_Source text_
╔══

I prepared MIDI mockups for the whole opera. There were also some solfège exercises for JI intervals and their notation, to be sung against recorded synthesizer sounds.
Flash Flash uses a kind of a modified Johnston notation where different-shaped noteheads stand for inflections by septimal or undecimal commas. This proved to be a good solution. The notation was quicker for the singers to read and grasp than one with an abundance of accidentals and combinations thereof, and the notehead shapes provided short and easy note names, quite handy in rehearsals: ”square B flat”, ”triangle F” etc. However, in the 2020 concert suite ‘Five Flashes from Flash Flash’ I used Marc Sabat’s HEJI Pitch Notation system which is becoming something of a standard in Europe.
For two of the three acts in the opera, the original libretto and score specify an unusual stage setup where most of the singing takes place off-stage, and the audience hears it as a kind of voiceover. So in these sections, it is possible to sing from the music, like choir singers do. However, the director decided not to follow our concept and, with the exception of the protagonist, had the singers in view for most of the duration of the opera. Having to memorize their parts and the text, and to act on stage, naturally made their task considerably more challenging, but they did very well. The same goes to the instrumentalists who were all students at the Sibelius Academy.
KG: Are you finding the players more open to working in different tunings than they once were? Do you see any trends emerging in tuning, or are there ones you would like to see?
JN: The musicians I write for are typically virtuosi who play a lot of demanding contemporary music. In this repertoire, quarter-tones have been commonplace for more than half a century. But it’s true that there’s been a growing interest in microtonality in recent decades here in Finland. There are active quarter-tone musicians such as the accordion virtuoso and composer Veli Kujala, and the other members in the microtonal ensemble formed by quarter-tone composer Sampo Haapamäki. One of the leading and most revered Finnish composers is Jukka Tiensuu, a harpsichordist who has used his own 24-tone just intonation harpsichord tuning for years, as well as implemented quarter-tones and other microtones in most of his music. Ere Lievonen, a Finnish keyboardist and composer, is the chief player of the Fokker organ in Amsterdam, and this has created a Finnish-Dutch connection and a growing repertoire of Finnish 31-tone works. Cellist Juho Laitinen has performed a lot of microtonal music, much of it in just intonation, in his concert series of experimental music.
And the musicians specializing in early music are always knowledgeable and interested in tuning systems, and in Finland they have commissioned a wealth of new music from contemporary composers – I’ve myself written pieces for such instruments as viola da gamba, meantone organ and split-key harpsichord.
There’s also maqam-influenced microtonal jazz.

╚══

_Excerpted data_
╔══

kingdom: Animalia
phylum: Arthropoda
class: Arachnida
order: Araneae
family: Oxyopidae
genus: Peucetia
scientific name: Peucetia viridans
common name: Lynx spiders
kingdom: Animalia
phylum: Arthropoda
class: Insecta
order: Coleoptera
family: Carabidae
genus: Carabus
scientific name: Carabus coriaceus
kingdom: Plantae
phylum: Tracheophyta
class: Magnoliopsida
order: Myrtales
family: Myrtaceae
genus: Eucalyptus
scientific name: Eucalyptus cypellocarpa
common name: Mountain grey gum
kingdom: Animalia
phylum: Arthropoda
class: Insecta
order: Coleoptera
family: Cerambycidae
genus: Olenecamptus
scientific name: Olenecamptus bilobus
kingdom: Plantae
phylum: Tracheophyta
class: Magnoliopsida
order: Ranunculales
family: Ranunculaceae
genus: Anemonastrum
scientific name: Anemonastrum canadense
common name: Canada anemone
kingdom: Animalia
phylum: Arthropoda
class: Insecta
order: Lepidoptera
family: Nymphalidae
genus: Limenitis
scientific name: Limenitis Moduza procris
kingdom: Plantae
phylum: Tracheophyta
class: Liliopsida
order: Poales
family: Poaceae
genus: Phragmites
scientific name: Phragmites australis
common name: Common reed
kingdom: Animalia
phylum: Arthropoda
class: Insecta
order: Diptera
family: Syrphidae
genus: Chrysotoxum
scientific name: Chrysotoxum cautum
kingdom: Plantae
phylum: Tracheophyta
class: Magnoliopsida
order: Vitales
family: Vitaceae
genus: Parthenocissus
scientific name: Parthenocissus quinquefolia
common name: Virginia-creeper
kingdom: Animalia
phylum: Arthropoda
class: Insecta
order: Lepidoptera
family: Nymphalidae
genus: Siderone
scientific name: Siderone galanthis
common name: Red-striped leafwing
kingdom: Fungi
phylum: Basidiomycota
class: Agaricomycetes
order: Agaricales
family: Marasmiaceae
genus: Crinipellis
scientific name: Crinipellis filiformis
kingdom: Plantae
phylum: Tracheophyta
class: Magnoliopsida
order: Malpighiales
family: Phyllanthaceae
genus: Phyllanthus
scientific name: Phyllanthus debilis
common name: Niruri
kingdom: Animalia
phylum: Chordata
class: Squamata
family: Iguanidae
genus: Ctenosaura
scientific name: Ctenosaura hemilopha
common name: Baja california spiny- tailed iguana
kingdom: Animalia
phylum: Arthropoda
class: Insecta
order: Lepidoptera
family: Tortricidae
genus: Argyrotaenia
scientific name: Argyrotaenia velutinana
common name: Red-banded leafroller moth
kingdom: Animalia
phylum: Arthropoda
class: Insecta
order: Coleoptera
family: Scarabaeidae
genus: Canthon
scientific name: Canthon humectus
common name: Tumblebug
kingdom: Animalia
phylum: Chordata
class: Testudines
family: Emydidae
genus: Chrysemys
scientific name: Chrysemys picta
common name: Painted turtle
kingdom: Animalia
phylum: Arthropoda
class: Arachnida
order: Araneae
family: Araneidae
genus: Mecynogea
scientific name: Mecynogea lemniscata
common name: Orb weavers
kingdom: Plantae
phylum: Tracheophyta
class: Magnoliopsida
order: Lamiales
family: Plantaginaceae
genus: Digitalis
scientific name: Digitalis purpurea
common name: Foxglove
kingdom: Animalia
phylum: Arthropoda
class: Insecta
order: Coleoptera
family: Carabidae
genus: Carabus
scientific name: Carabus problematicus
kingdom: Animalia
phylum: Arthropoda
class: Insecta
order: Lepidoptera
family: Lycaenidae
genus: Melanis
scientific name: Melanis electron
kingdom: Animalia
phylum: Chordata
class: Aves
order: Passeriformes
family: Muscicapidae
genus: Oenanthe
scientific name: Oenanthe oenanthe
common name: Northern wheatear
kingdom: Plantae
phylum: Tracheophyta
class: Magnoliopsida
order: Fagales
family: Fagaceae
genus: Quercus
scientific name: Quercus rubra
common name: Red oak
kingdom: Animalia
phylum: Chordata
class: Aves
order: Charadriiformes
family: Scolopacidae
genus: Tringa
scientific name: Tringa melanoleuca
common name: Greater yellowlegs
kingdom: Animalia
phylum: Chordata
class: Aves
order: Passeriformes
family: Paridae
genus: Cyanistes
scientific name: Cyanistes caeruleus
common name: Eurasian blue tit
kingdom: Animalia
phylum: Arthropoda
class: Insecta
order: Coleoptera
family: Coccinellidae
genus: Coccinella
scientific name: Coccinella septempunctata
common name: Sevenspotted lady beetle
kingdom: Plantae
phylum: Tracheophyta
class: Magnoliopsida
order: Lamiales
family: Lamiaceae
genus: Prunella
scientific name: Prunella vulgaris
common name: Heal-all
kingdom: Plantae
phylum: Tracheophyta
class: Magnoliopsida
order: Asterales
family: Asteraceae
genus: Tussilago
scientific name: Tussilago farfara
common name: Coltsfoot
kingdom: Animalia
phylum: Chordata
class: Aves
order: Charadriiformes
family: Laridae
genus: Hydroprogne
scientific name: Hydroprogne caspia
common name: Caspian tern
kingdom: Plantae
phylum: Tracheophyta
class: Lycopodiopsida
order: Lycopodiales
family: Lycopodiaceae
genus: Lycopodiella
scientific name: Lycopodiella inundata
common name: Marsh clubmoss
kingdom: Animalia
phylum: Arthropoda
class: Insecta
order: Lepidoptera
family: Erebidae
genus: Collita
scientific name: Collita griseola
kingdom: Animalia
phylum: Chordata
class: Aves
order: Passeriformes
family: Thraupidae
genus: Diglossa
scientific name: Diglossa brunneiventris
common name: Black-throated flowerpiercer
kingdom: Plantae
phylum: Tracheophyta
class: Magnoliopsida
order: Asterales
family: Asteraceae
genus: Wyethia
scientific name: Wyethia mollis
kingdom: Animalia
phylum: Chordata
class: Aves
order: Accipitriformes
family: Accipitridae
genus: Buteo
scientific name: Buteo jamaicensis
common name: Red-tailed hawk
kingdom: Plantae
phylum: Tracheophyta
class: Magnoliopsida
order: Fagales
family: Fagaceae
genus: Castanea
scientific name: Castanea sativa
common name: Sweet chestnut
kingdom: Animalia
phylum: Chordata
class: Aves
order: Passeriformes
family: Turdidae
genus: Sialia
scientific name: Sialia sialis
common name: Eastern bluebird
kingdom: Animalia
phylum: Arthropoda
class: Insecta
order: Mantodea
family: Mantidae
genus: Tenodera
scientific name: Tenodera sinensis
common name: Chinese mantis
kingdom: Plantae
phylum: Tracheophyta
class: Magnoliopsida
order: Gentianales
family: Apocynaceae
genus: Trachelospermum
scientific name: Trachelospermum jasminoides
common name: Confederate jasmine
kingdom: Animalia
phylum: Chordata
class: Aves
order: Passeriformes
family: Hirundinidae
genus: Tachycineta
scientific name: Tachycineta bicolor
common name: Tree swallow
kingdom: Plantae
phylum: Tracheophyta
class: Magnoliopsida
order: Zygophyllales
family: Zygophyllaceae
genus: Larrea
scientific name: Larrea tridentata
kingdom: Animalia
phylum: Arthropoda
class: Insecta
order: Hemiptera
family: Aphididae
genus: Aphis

╚══

_Work instructions_
#1 Reproduce the passage of the microtonal music interview between "And the musicians" and "and split-key harpsichord.", inclusive.
#2 Carry on the microtonal music interview from its final line.

_Answers to the exercises_
#1
And the musicians specializing in early music are always knowledgeable and interested in tuning systems, and in Finland they have commissioned a wealth of new music from contemporary composers – I’ve myself written pieces for such instruments as viola da gamba, meantone organ and split-key harpsichord.

#2
So yes, one could say there is a growing scene, although the online interactions of the international microtonalists may well create as close a community as these individual Finnish musicians and groups mentioned above. Internationally, alternative tuning systems are thriving now in genres other than concert music: popular music, electronica, rock, jazz. Synthesizers targeted for techno musicians are now being advertised for their microtonal capabilities. It’s still a niche but I’m really starting to think that the hegemony of 12-tone equal temperament could well be shaking in this century, even in its first half. I wouldn’t have thought so two decades ago, but then, when I became a vegetarian 14 years ago, I would never have believed that in 2021 you can get vegan food in every food store and that my hometown has many popular vegan restaurants and every restaurant has some vegetarian and vegan options on the menu.
KG: Do you find some tunings are easier to get players to accept and tackle more than others?
I have parts for fixed-pitch instruments such as synthesizers, or soundtracks in most of my microtonal music, so the intonation of singers and wind or string players are helped by those. For unaccompanied free-pitched instruments or choir a cappella, I would say quarter-tones (24-equal) and just intonation are by far the most practical. Those I would expect our professional musicians to have mastered or be able to learn easily (of course the music has to be written in a practical way but that’s composition technique). As much as I like 22-equal, for example, I wouldn’t expect a choir or string quartet to learn a piece in that tuning in standard rehearsal time.
KG: I assume as you teach, you are increasingly exposing younger composers to different tunings. How is that experience?
I don’t advocate microtonality.
Every now and then I see messy atonal scores with poorly heard and impractical microtones, apparently included to add to the “complexity” or “richness” or “modernity” of the notes on paper. That’s certainly something I do not want to encourage.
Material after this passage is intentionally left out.